*** Dataset entries

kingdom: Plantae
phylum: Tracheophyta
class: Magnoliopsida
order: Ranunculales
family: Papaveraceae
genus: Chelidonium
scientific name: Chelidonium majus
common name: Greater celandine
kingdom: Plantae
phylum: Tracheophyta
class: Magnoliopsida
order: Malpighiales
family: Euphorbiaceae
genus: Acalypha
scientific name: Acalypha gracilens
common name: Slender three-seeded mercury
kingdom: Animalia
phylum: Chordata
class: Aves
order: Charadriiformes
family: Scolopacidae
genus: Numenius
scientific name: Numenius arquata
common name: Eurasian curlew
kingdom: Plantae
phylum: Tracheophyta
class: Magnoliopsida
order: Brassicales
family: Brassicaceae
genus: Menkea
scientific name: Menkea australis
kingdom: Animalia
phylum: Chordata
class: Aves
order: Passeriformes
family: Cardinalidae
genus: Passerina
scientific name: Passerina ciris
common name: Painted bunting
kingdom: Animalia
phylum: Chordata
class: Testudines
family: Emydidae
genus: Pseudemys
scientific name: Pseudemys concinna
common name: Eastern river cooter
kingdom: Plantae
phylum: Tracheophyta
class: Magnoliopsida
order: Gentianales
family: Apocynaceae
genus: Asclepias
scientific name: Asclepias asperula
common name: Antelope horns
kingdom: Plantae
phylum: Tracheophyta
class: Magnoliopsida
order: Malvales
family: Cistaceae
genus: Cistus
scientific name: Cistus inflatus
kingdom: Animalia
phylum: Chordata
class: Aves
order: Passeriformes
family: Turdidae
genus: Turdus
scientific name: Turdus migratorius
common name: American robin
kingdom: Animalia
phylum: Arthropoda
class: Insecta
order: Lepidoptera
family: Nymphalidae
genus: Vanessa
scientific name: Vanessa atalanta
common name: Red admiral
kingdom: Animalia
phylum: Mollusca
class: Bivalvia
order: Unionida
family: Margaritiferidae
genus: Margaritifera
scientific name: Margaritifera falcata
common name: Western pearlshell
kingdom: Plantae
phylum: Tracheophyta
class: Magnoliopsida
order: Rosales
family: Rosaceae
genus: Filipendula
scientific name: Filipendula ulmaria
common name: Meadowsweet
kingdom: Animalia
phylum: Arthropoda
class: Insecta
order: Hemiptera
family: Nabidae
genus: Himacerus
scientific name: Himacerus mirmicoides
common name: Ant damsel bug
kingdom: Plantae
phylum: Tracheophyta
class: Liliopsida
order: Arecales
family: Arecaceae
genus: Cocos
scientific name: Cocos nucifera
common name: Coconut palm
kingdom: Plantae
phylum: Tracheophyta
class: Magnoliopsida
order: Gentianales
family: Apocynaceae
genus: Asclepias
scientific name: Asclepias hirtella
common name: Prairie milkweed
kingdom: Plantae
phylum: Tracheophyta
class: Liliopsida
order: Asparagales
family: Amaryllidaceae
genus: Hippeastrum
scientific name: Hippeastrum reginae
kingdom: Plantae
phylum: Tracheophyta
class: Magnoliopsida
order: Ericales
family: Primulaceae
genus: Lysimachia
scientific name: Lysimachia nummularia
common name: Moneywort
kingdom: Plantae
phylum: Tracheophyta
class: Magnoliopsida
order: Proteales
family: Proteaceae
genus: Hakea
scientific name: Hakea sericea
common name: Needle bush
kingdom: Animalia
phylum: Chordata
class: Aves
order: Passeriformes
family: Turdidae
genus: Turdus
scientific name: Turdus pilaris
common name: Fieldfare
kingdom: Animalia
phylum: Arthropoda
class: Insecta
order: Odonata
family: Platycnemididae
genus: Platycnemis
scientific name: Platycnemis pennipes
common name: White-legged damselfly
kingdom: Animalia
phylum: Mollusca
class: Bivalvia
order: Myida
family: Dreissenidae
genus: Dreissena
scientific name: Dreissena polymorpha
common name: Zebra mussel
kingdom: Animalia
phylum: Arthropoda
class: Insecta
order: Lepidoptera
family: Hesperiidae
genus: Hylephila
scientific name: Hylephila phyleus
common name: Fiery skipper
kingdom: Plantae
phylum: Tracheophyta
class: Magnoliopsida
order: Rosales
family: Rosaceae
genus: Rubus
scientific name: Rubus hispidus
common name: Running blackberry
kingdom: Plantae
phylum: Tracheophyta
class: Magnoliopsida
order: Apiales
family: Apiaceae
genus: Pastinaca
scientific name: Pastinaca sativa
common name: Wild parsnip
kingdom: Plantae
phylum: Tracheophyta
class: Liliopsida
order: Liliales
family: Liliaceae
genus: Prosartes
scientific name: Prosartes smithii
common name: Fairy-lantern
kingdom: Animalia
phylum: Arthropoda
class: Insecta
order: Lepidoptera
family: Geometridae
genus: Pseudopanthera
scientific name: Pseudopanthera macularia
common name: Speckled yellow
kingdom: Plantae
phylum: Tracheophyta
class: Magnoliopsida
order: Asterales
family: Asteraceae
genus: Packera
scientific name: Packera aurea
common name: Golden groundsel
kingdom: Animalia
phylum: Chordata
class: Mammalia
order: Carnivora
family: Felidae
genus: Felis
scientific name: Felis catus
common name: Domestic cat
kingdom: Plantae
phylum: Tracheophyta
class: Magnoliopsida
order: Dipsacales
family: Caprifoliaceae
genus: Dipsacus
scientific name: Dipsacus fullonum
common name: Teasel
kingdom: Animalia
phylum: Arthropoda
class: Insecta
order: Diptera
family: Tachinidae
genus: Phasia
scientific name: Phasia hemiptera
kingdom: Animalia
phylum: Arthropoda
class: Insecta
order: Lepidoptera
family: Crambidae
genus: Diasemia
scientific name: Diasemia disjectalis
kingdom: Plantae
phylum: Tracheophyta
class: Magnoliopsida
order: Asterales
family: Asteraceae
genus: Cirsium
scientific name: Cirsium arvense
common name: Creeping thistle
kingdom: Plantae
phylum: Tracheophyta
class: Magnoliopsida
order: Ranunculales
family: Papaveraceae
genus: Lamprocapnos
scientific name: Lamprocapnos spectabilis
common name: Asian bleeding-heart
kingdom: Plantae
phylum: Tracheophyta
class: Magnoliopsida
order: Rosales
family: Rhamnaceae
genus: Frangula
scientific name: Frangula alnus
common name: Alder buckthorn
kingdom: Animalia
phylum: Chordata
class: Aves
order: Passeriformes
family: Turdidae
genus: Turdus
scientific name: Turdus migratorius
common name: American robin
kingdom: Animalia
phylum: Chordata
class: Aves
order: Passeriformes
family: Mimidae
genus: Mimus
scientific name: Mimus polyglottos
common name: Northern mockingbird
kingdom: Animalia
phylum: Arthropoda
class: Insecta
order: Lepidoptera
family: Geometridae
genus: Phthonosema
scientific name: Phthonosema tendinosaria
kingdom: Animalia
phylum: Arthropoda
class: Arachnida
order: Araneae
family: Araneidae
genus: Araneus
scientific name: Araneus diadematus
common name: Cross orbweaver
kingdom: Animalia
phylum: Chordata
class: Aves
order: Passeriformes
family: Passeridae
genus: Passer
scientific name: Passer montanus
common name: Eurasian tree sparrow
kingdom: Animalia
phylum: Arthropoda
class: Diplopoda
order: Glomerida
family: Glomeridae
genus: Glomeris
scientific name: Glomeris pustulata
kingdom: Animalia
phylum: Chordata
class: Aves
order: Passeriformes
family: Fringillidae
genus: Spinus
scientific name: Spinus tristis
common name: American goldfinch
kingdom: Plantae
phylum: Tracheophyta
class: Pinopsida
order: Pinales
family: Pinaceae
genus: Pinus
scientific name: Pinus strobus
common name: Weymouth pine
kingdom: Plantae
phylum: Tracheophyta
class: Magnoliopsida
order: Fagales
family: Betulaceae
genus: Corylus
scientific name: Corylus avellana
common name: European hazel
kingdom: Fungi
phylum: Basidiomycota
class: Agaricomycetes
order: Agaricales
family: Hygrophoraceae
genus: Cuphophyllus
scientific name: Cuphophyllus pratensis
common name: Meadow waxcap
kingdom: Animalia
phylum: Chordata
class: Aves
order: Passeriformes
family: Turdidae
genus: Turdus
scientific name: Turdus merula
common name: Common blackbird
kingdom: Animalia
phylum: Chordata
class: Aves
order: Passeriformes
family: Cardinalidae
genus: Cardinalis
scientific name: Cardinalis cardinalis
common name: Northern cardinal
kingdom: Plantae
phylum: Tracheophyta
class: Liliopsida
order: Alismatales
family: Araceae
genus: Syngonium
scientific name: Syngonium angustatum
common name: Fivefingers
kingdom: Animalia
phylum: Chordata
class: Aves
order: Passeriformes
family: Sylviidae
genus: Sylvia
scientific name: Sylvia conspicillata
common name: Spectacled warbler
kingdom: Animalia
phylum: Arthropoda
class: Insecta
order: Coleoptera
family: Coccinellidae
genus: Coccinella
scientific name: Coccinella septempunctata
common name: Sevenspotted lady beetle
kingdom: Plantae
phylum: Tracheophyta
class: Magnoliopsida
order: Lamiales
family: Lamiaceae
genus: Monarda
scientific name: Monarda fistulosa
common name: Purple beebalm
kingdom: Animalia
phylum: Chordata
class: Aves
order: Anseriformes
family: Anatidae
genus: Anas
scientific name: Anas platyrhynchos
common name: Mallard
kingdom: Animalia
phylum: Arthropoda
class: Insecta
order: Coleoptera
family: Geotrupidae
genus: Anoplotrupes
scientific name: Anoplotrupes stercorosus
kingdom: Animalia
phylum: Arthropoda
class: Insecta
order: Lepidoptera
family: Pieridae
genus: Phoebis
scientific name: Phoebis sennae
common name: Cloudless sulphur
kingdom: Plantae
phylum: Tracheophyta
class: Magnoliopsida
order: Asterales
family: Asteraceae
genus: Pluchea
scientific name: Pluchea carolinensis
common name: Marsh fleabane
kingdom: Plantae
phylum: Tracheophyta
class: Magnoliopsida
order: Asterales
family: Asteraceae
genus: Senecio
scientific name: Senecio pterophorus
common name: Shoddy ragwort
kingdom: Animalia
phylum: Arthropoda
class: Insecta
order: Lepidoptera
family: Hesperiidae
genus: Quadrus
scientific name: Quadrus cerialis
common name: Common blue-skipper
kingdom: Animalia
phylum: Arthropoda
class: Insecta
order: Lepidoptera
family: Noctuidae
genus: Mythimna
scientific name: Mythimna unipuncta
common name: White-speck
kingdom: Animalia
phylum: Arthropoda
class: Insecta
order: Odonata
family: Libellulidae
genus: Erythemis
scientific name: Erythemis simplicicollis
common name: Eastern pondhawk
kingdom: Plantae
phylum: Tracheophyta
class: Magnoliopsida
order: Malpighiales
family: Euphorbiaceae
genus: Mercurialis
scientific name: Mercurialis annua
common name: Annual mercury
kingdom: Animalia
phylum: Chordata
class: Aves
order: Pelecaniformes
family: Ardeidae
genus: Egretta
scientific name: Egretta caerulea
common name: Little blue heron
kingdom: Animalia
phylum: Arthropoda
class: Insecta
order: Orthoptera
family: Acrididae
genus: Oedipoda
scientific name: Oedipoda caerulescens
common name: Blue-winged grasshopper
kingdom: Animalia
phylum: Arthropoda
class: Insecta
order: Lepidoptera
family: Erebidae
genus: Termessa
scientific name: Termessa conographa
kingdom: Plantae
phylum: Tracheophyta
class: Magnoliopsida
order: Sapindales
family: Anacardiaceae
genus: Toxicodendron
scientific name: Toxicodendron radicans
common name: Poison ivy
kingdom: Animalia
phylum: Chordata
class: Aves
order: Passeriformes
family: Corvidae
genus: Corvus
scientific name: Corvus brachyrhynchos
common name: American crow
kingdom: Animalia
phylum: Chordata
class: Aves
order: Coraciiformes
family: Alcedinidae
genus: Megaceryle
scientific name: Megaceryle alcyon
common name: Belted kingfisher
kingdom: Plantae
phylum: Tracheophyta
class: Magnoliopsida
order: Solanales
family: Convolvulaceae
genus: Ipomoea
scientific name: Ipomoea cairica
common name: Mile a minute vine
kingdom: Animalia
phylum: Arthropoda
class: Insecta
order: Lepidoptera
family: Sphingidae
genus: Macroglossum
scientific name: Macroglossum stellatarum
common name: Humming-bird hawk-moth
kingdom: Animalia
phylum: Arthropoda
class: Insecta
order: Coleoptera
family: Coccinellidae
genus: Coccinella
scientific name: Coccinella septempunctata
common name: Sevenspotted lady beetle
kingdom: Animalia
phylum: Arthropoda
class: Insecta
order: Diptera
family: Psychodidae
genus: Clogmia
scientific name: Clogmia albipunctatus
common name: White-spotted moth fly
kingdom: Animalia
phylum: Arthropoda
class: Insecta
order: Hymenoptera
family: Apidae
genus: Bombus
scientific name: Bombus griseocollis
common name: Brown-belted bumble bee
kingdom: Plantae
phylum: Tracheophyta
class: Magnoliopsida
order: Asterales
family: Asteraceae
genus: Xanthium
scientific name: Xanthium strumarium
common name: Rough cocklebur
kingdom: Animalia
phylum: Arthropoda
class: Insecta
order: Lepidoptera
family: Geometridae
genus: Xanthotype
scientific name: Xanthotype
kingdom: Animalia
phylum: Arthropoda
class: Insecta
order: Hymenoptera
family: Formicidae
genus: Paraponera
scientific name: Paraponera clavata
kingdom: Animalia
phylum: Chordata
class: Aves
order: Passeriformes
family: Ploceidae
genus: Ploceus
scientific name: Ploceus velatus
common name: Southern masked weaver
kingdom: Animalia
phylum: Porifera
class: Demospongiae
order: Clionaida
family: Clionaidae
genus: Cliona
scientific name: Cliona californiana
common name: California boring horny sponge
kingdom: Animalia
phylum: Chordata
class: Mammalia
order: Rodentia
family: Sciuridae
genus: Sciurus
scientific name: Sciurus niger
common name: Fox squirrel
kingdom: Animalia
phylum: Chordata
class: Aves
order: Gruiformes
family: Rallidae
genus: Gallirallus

******

Reproduce the lines of the material above without any change, starting at the line that contains "order: Agaricales" and ending at the line that contains "scientific name: Quadrus cerialis", both lines included.

order: Agaricales
family: Hygrophoraceae
genus: Cuphophyllus
scientific name: Cuphophyllus pratensis
common name: Meadow waxcap
kingdom: Animalia
phylum: Chordata
class: Aves
order: Passeriformes
family: Turdidae
genus: Turdus
scientific name: Turdus merula
common name: Common blackbird
kingdom: Animalia
phylum: Chordata
class: Aves
order: Passeriformes
family: Cardinalidae
genus: Cardinalis
scientific name: Cardinalis cardinalis
common name: Northern cardinal
kingdom: Plantae
phylum: Tracheophyta
class: Liliopsida
order: Alismatales
family: Araceae
genus: Syngonium
scientific name: Syngonium angustatum
common name: Fivefingers
kingdom: Animalia
phylum: Chordata
class: Aves
order: Passeriformes
family: Sylviidae
genus: Sylvia
scientific name: Sylvia conspicillata
common name: Spectacled warbler
kingdom: Animalia
phylum: Arthropoda
class: Insecta
order: Coleoptera
family: Coccinellidae
genus: Coccinella
scientific name: Coccinella septempunctata
common name: Sevenspotted lady beetle
kingdom: Plantae
phylum: Tracheophyta
class: Magnoliopsida
order: Lamiales
family: Lamiaceae
genus: Monarda
scientific name: Monarda fistulosa
common name: Purple beebalm
kingdom: Animalia
phylum: Chordata
class: Aves
order: Anseriformes
family: Anatidae
genus: Anas
scientific name: Anas platyrhynchos
common name: Mallard
kingdom: Animalia
phylum: Arthropoda
class: Insecta
order: Coleoptera
family: Geotrupidae
genus: Anoplotrupes
scientific name: Anoplotrupes stercorosus
kingdom: Animalia
phylum: Arthropoda
class: Insecta
order: Lepidoptera
family: Pieridae
genus: Phoebis
scientific name: Phoebis sennae
common name: Cloudless sulphur
kingdom: Plantae
phylum: Tracheophyta
class: Magnoliopsida
order: Asterales
family: Asteraceae
genus: Pluchea
scientific name: Pluchea carolinensis
common name: Marsh fleabane
kingdom: Plantae
phylum: Tracheophyta
class: Magnoliopsida
order: Asterales
family: Asteraceae
genus: Senecio
scientific name: Senecio pterophorus
common name: Shoddy ragwort
kingdom: Animalia
phylum: Arthropoda
class: Insecta
order: Lepidoptera
family: Hesperiidae
genus: Quadrus
scientific name: Quadrus cerialis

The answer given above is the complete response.